Collection entries:

=-=-=

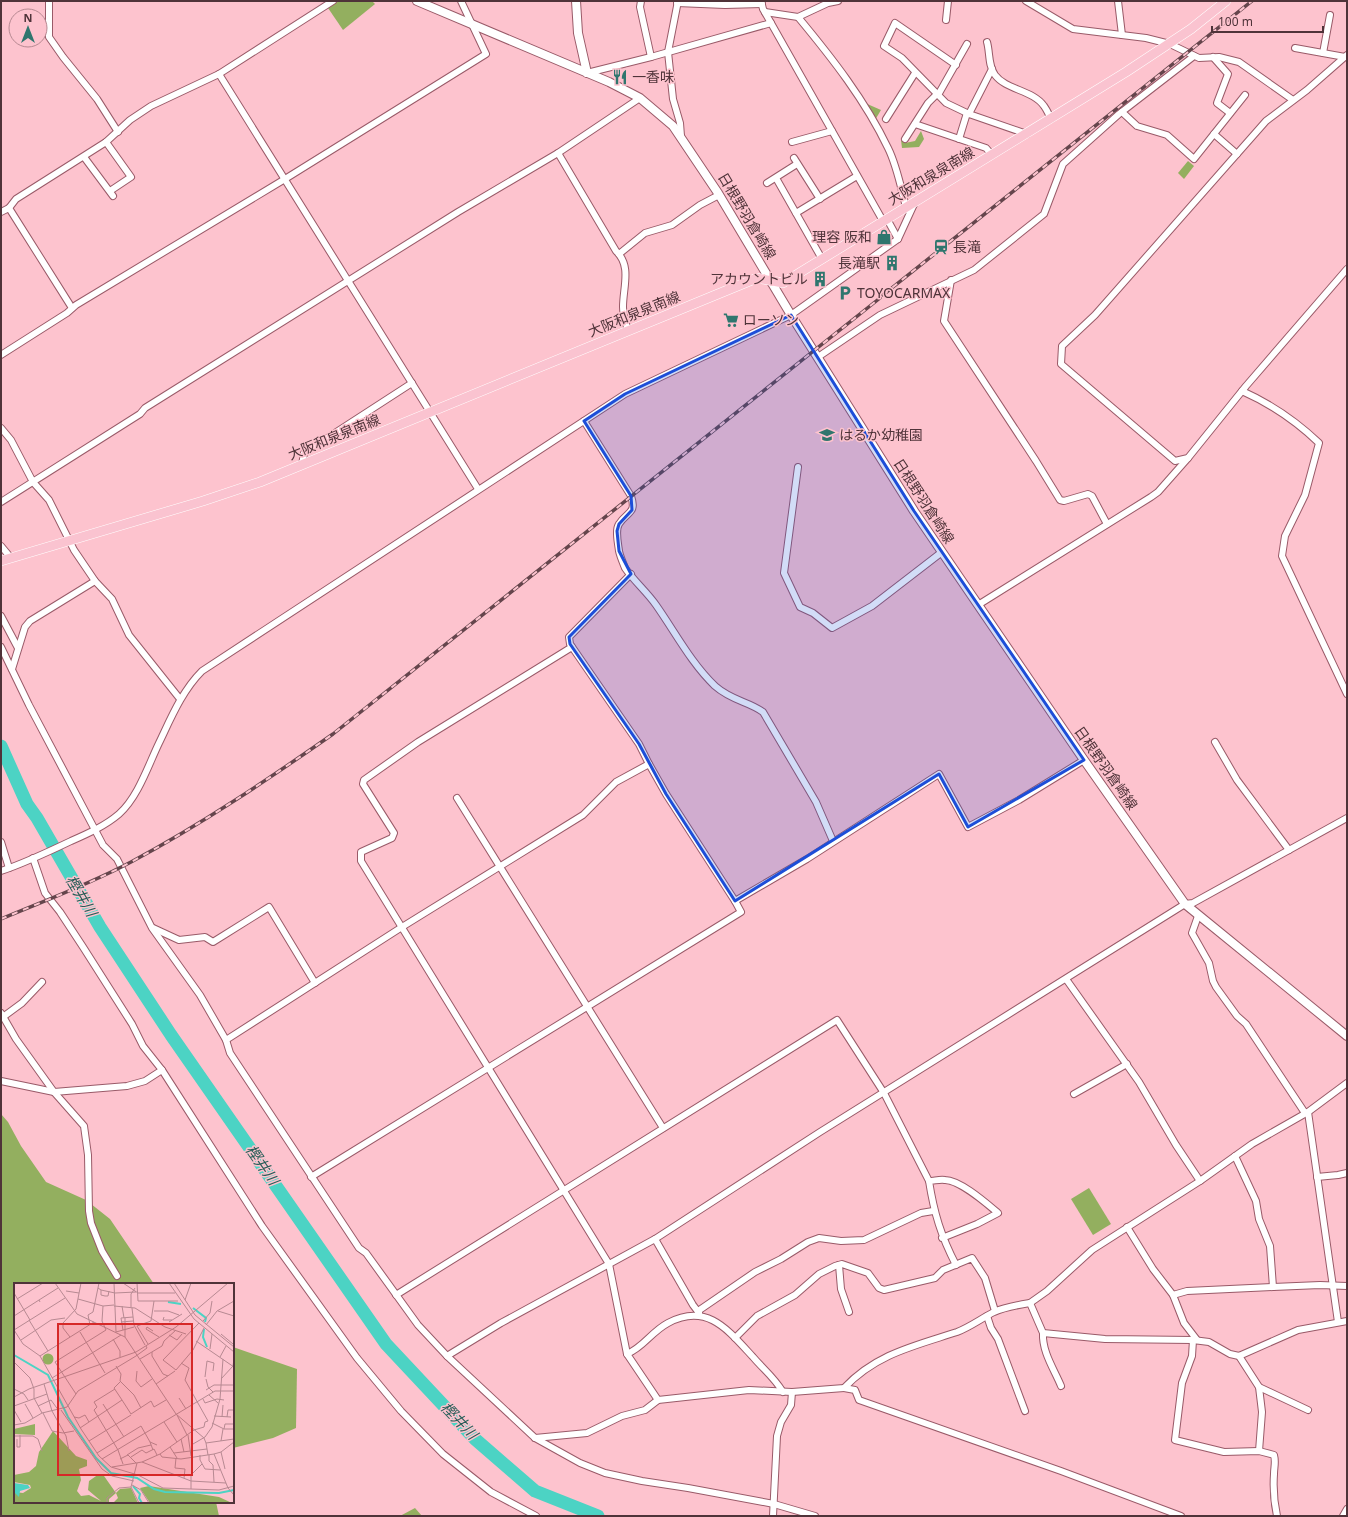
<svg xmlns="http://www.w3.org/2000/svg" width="1348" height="1517" viewBox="0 0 1348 1517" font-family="'Noto Sans','Noto Sans JP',sans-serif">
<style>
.green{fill:#93af5f}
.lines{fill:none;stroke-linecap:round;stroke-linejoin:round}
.river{stroke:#4cd3c4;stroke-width:13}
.street-casing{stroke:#995a68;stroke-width:8}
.secondary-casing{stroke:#995a68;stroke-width:10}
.primary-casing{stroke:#fff;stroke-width:10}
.street{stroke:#fff;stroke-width:6}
.secondary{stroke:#fff;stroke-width:8}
.primary{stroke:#fac3d0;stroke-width:9}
.rail-casing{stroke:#65454c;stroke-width:3.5}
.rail{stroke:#fdc3ce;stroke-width:2;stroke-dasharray:6;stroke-linecap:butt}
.marked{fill:#1d4ed8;fill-opacity:0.2;stroke:#1d4ed8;stroke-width:3;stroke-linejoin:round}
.labels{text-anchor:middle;stroke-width:3;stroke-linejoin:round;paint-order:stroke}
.poi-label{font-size:14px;fill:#4f3339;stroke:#fdc3ce;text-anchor:start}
.street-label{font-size:14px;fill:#4f3339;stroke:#fdc3ce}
.water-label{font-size:15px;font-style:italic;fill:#275e58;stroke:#fdc3ce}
.inset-river{fill:none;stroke:#4cd3c4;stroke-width:2}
.inset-road{fill:none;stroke:#b78992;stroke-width:1}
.view{fill:#d62828;fill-opacity:0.15;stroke:#d62828;stroke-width:2}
.inset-edge{fill:none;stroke:#4f3339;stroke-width:2}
</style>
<rect width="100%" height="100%" fill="#fdc3ce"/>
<g class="green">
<polygon points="339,1 372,1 375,4 343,30 328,8"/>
<polygon points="865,103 881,110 875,120"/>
<polygon points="921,131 924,139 919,147 902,148 901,140 905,143 915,141"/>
<polygon points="1188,161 1194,166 1184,179 1178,173"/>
<polygon points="1,1114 8,1122 21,1146 46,1182 86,1200 110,1219 154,1284 15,1284 15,1502 216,1502 219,1516 1,1516"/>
<polygon points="1089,1188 1111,1224 1093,1235 1071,1199"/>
<polygon points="233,1347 297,1369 296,1428 273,1438 233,1448"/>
<polygon points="415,1508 422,1516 400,1516"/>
</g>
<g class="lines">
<polyline class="river" points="1,746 27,804 37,818 100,927 171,1035 386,1344 475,1439 535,1491 598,1516"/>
<g class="street-casing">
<g id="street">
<polyline points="49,1 49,37 63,57 97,99 118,132"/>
<polyline points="641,1 640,7 651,57"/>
<polyline points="678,1 668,52 673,99 680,123 681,136"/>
<polyline points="761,1 763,9 883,221"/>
<polyline points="1026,1 1073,29 1146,38 1170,44 1199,58 1219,57 1239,62 1293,100"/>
<polyline points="1118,1 1122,35"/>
<polyline points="677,3 725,5 762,4"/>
<path d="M765 12 798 17C832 58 865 100 888 148 897 166 901 188 906 207"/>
<polyline points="798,17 828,3 838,1"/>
<polyline points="946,20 948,1"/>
<path d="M987 42C990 52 988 66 995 75 1006 90 1033 90 1044 106 1047 110 1049 115 1051 119"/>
<polyline points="1295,48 1345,57"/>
<polyline points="1323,53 1330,15"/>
<polyline points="1347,55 1307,90 1266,121 1095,315 1062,346 1061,364 1175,461 1188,458 1246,386 1347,269"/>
<polyline points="1213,57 1228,74 1217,103 1230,113"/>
<polyline points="956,65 895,23 884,46 902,58 946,103 969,114 1027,134"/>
<polyline points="587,73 651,57 771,23"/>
<polyline points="219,74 478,489"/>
<polyline points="938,95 967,44"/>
<polyline points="1122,112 1137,126 1167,135 1194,159 1245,95"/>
<polyline points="969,114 992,69"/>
<polyline points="886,119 915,73"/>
<polyline points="915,124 986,148 992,155"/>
<polyline points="1214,134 1237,154"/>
<polyline points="905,139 928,103 937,94"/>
<polyline points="959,139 967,113"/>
<polyline points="106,142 131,177 110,191"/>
<polyline points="792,142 832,131"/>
<path d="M558 153 616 251C632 266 623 287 623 307 623 315 626 323 628 331"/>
<polyline points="84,157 113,196"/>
<polyline points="794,158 820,199"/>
<polyline points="776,178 822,259"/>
<polyline points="767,183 797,164"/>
<polyline points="9,208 72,308"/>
<polyline points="1,212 9,208 16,199 106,142 130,120 151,106 219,74 333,1"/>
<polyline points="796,213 857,176"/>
<polyline points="898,239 915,202"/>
<polyline points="619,254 645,233 672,225 700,205 719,195"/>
<polyline points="951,280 944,321 1036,461 1060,500 1064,501 1088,494 1092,496 1107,524"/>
<polyline points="1,355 67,313 76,305 285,179 486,54 461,1"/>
<polyline points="818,357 880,315 974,270 1044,214 1063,164 1119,114 1194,56"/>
<path d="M1242 391C1271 404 1296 421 1319 443L1305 495 1285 536 1282 556 1347 694"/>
<path d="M584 421 631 496C637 514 627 511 619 524 615 530 618 543 619 551 620 556 623 563 625 568 634 581 647 592 656 605 675 632 691 663 715 686 732 701 748 701 763 712L816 802 833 841"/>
<polyline points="1,428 11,440 33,482 49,500 74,550 95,581 112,599 129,635 180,699"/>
<polyline points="302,465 304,453 412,383"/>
<polyline points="798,467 784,573 800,607 813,613 832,628 872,606 942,552"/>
<polyline points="1,502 140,414 145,408 458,212 558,153 640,98"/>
<polyline points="1,546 11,558"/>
<polyline points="631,574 569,637 570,644 639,744 649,764"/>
<polyline points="978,605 1151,497 1158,492 1188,458"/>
<polyline points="1,616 18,648"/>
<polyline points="1,647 29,705 103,845 117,859 152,928 200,995 226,1040 230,1053 359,1248 366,1253 418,1325 447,1356 535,1438 580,1463 605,1473 642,1481 688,1488 774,1504 815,1516"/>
<polyline points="572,647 418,742 364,780 363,784 394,833 392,838 361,852 361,861 609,1264 627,1354 658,1400"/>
<polyline points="12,669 25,627 30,621 95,581"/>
<polyline points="1215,742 1237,780 1289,850"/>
<polyline points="457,798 663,1128"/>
<polyline points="1,842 9,868"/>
<polyline points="33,858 45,893 60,912 83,947 132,1024 143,1046 162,1070 262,1226 357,1358 401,1411 443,1454 491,1492 536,1516"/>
<path d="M1 871C25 863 48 852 71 841 87 834 105 826 119 814 138 797 148 766 159 743 171 718 182 691 202 671L625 394 791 315 898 239 887 219"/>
<polyline points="1198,916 1192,933 1209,963 1213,981 1216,987 1237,1016 1246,1024 1305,1113"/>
<polyline points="153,928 179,940 205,937 213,942 269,907 315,983"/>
<polyline points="1066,979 1139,1082 1176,1145 1200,1181"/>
<polyline points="1,1013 16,1039 54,1092 84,1126 88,1155 89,1211 91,1223 102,1251 117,1276"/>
<polyline points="3,1017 22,1003 42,982"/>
<polyline points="226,1040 402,927 583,815 616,782 649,764 666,794 735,901 807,859 939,774 968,827 1019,800 1084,760"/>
<polyline points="1,1081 54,1092 127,1086 145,1081 162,1070"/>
<polyline points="1074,1094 1127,1064"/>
<polyline points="1308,1112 1338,1322"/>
<polyline points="1235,1156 1256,1201 1259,1219 1270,1246 1273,1287"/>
<polyline points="311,1177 741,912 735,901"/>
<polyline points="1317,1177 1338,1175 1347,1173"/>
<polyline points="1127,1227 1153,1269 1173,1295 1184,1323 1197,1340"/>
<path d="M942 1238 977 1224 998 1213C986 1203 960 1180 945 1180 940 1179 934 1181 929 1181 934 1213 941 1236 956 1265"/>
<polyline points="655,1239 693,1305 699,1313"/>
<polyline points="839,1265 841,1289 849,1312"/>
<polyline points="396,1295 837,1020 884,1093 929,1181"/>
<polyline points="1173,1295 1187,1291 1273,1287 1320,1285 1347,1286"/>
<polyline points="1030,1303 1047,1291 1092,1250 1200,1181 1252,1144 1308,1112 1347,1083"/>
<polyline points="698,1311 755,1272 781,1259 808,1242 819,1238 841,1241 864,1240 921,1213 933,1211"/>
<polyline points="987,1316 991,1328 998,1339 1025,1411"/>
<path d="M1043 1333C1042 1352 1054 1369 1061 1386"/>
<polyline points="735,1338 757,1316 795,1295 819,1274 835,1266 842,1264 868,1273 879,1288 884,1290 935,1278 943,1270 972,1258 985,1278 995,1311"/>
<path d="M1193 1340 1192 1356 1182 1383 1175 1440 1224 1452 1259 1451 1274 1455C1276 1462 1274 1467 1274 1474 1273 1488 1274 1502 1277 1516"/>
<path d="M627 1354C644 1347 651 1332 668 1323 707 1302 728 1330 753 1357 764 1370 773 1376 783 1392"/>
<polyline points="447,1356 501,1323 655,1239 820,1132 1185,904 1193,903 1347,818"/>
<polyline points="1239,1356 1259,1387 1262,1412 1259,1451"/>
<polyline points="1259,1387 1308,1410"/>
<polyline points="844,1388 855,1390 859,1400 1061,1471 1181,1516"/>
<path d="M535 1438 587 1433 622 1416 645 1410 658 1400 749 1390 792 1392 844 1388C876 1354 914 1346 957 1332 970 1327 982 1318 994 1312 1005 1307 1018 1305 1030 1303L1043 1333 1105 1339 1193 1340 1209 1342 1230 1354 1239 1356 1298 1330 1347 1321"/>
<polyline points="773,1516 777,1436 781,1422 791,1405 792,1392"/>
<polyline points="1343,1516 1347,1509"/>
</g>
</g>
<g class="secondary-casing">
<g id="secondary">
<polyline points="417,1 609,82 640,98 673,126 718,193 791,315 914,511 1084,760 1185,904 1347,1036"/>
<polyline points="576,1 578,33 587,73"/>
</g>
</g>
<g class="primary-casing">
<polyline id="primary" points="1,561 203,501 260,482 757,278 783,283 1126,72 1191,29 1226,1"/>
</g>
<use href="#street" class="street"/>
<use href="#secondary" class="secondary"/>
<use href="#primary" class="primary"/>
<g class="rail-casing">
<g id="rail">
<polyline points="883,295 1252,1"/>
<path d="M1 919C44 901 90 884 131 862 202 824 267 780 333 734L880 298"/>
</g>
</g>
<use href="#rail" class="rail"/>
</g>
<path class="marked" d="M791 315 914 511 1084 760 968 827 939 774 735 901 666 794 639 744 570 644 569 637 631 574 619 551 617 531 619 524 632 510 631 496 584 421 625 394Z"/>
<defs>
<g id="restaurant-bare" transform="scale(1.2)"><path d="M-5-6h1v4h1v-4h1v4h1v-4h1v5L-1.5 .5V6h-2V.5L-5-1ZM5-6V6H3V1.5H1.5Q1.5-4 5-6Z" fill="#2f766e" stroke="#fdc3ce" stroke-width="2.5" paint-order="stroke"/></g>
<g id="shop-bare" transform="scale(1.2)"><path d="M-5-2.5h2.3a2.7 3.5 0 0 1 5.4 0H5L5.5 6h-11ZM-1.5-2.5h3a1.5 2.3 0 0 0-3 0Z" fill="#2f766e" stroke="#fdc3ce" stroke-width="2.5" paint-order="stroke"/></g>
<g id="station-bare" transform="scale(1.2)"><path d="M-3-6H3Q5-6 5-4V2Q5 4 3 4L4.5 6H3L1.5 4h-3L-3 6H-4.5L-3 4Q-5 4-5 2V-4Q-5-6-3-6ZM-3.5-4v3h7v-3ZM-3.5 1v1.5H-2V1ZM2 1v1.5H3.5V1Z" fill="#2f766e" stroke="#fdc3ce" stroke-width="2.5" paint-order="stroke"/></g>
<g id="building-bare" transform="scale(1.2)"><path d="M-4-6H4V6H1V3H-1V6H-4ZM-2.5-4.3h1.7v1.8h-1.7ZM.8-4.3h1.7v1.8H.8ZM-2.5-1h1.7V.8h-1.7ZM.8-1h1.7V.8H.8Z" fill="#2f766e" stroke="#fdc3ce" stroke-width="2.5" paint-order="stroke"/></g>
<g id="parking-bare" transform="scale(1.2)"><path d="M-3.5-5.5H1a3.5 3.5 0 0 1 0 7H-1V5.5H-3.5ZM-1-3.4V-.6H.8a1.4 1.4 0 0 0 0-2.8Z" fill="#2f766e" stroke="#fdc3ce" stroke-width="2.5" paint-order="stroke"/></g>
<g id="supermarket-bare" transform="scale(1.2)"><path d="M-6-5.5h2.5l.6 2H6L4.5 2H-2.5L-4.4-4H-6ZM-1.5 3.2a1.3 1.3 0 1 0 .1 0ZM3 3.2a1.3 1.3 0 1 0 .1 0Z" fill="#2f766e" stroke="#fdc3ce" stroke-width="2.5" paint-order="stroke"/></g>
<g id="school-bare" transform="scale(1.2)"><path d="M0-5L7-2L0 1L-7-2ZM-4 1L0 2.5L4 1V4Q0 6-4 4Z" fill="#2f766e" stroke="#fdc3ce" stroke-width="2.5" paint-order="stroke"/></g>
</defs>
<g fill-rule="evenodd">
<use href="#restaurant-bare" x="620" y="77"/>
<use href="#shop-bare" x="884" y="237"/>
<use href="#station-bare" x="941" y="247"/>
<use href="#building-bare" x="892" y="263"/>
<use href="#building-bare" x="820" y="279"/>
<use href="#parking-bare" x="845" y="293"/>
<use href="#supermarket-bare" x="731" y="320"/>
<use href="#school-bare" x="827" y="435"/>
</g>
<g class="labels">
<g class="poi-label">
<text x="632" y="82">一香味</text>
<text x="872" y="242" text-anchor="end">理容 阪和</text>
<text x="953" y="252">長滝</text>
<text x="880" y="268" text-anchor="end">長滝駅</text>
<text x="808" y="284" text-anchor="end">アカウントビル</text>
<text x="857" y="298">TOYOCARMAX</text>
<text x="743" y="325">ローソン</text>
<text x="839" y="440">はるか幼稚園</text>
</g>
<g class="street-label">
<text transform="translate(931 176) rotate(-31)" y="5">大阪和泉泉南線</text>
<text transform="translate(747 216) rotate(59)" y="5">日根野羽倉崎線</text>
<text transform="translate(634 314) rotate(-22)" y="5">大阪和泉泉南線</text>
<text transform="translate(334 437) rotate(-22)" y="5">大阪和泉泉南線</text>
<text transform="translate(924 501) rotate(57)" y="5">日根野羽倉崎線</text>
<text transform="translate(1106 768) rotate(55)" y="5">日根野羽倉崎線</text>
</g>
<g class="water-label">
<text transform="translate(81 896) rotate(59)" y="5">樫井川</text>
<text transform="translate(262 1165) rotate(55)" y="5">樫井川</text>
<text transform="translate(459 1421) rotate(46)" y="5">樫井川</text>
</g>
</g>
<g transform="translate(14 1283)">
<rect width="220" height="220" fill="#fdc3ce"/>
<path d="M28.5 76a5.5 5.5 0 1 1 11 0a5.5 5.5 0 1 1-11 0ZM21 141V152L0 151V146ZM39 148 62 173 73 177V183L65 186 67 197 63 208 67 213 75 212 87 218 74 207 75 198 85 191 90 193 102 210 106 206 117 205 124 220H99L104 215 102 210 95 216V220H0V209L9 210 17 205 16 202 0 199V192L15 189 22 183 25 169ZM135 203 205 214 218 220H136L126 205Z" fill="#93af5f"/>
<path d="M0 200 14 202 16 205 6 208 5 214 0 209Z" fill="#4cd3c4"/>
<path class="inset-river" d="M154 19 167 21M179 25 192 35 191 39M190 46 189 54 193 64M0 72 34 92 54 134 82 175 97 190 123 195 140 206 151 209 205 210 220 207M119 203 126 211 125 215 128 220"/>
<path class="inset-road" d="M41 0 63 31 111 54 162 131 190 155 192 160 220 156M100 0 102 49 120 44M109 0 124 10H161M123 0 124 18H164M155 0 180 36 220 69M160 0 181 32 220 64M84 5 87 7 101 10 122 9M87 7V12L91 13H94L95 8M52 8 65 10M0 10 16 37M3 16 29 0M64 16 89 23 100 22M25 17 44 5M171 17 177 0M100 23 121 25 151 44 172 51M108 23 110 35M117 24V11L121 5M118 25 120 42 131 62M140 28H154L165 32M204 28 220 33M0 33 25 17 26 19M150 34 149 37H158M111 35V54M15 37 34 68M189 38 196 30 198 18M107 39 119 38M155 39 168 31M185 40 149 77 162 87 179 67 190 45M76 42 74 32 79 29 85 0M192 42 203 28 220 18M123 43 137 38 140 18M123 43 134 61M0 47 9 61 26 73 67 146 85 173 97 184 124 192 149 205 205 207 220 203M0 47 51 15M109 47 107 35 119 34M139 48 133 44 132 46 145 54M66 49 91 90M207 51 219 61M155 52 163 57 168 51M56 54 49 45V40L62 26 67 0M99 56 106 68V74M7 57 37 37 51 35M182 58 220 84M196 66 198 51M138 69V73L149 91 154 93M26 73 80 39M206 74 212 63M126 76 148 63 150 58 162 47M0 79 16 95 20 106V115L28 130M167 80 175 85 171 97 194 138M102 83 107 91 106 98 120 112 127 125M123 88 122 98 127 104 138 96M191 94 193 78 200 80 199 88M38 95 107 52M192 96 194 104 199 109M207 96 219 83 220 76M107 98 100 105 108 117M30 101 38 128M142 101 161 88M0 106 10 111 14 117M101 106 80 119 83 124 80 127 104 167 109 181M192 107 200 102H220M62 111 41 79 92 47 88 38 89 23M195 112 204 120M0 114 15 106 122 69 162 44 214 0M165 115 172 126M189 116 191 120 203 116 210 117M11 121 19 135M89 121 110 154M0 123 33 111M24 123 37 117 45 128M0 127 7 139M47 127 88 186 98 193 120 198M38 128 52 153 55 168M29 130 38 148 49 150 60 148M163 132 173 152M200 133 217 134M60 134 65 135 71 132 75 139M208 134 209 122M213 134 214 127H220M150 139 163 159M198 140 210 146H220M0 142 11 140 28 130 53 124 64 108 122 73 133 65 132 63M66 145 108 117 117 131 137 118 140 124 152 117M210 146 211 141H220M174 152 177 173M0 153H19L24 156 28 168M3 156V164H6V152M167 156 170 169M75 158 117 132M207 158 209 146M192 160 194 172M179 161 191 154 198 144 206 116 209 76M156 164 163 175M139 167 136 159 143 162M207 169 211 186M83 170 127 143 136 159M160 170 193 166M146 171 180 147 190 144 191 139 194 138M200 171 214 205 220 212M113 172 124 165 137 162M186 172V177L191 186 206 187M195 172V178L199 182 200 199M117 174 128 167 132 170 140 166 143 172M162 175 161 185 171 186 170 195M88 176 201 108H220M106 176 114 172 122 180M128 179 177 198 212 200M123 180 117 204 125 220M98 184 128 179 146 171 148 174 167 176 200 171 207 169 220 159M118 202 127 207 135 220M177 206V192L188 181M93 220V215L105 205 117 204"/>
<path class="view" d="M44 41H178V192H44Z"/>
<rect width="220" height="220" class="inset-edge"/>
</g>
<rect width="1348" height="1517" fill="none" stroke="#4f3339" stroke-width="4"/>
<g transform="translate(28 28)"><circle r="19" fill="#fdc3ce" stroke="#b78992"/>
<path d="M0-3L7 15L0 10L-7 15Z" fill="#2f766e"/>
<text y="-6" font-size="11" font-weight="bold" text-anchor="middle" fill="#4f3339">N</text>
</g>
<path d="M1212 26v6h111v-6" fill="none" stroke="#4f3339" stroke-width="2"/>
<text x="1218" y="26" font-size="12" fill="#4f3339" stroke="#fdc3ce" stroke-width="3" paint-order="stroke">100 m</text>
</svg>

=-=-=

#### Prompt
The lines to show are those in the data above that include "labels".

#### Answer space
.labels{text-anchor:middle;stroke-width:3;stroke-linejoin:round;paint-order:stroke}
<g class="labels">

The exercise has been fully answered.